[Dataset entries]

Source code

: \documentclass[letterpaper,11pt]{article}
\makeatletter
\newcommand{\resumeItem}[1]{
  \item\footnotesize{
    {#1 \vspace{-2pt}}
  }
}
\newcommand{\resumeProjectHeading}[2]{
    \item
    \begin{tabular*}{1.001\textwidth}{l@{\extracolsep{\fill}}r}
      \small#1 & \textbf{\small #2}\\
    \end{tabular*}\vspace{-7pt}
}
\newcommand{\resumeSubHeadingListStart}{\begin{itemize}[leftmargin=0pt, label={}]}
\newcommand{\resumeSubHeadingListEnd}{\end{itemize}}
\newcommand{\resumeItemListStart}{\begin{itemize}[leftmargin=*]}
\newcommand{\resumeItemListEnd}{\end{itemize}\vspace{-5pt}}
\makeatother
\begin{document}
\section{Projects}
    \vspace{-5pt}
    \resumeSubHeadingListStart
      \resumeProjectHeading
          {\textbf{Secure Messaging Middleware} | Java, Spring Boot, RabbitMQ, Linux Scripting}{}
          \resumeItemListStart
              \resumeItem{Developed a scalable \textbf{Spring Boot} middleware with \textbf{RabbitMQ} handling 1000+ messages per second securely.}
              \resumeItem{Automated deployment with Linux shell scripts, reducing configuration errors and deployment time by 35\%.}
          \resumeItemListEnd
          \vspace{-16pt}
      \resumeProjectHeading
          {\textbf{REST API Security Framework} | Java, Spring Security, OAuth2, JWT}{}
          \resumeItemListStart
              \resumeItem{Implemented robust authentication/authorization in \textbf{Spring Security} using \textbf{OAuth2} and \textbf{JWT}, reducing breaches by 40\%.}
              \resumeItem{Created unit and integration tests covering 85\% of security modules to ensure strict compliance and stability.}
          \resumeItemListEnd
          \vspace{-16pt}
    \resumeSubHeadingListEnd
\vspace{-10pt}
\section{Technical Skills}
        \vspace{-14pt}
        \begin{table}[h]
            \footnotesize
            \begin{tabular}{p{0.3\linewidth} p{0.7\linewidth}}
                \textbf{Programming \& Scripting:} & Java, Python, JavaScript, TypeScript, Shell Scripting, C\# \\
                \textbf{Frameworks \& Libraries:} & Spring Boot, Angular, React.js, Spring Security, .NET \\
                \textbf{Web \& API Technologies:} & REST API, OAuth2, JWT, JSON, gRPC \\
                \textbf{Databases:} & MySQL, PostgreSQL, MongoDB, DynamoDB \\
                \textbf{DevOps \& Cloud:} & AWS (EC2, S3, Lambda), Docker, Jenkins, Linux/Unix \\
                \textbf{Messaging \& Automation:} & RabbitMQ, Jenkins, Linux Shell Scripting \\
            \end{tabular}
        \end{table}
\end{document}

### DIRECTIONS:
Wherever the string "leftmargin" appears in the entries above, list that line.

### WRITTEN SOLUTION:
\newcommand{\resumeSubHeadingListStart}{\begin{itemize}[leftmargin=0pt, label={}]}
\newcommand{\resumeItemListStart}{\begin{itemize}[leftmargin=*]}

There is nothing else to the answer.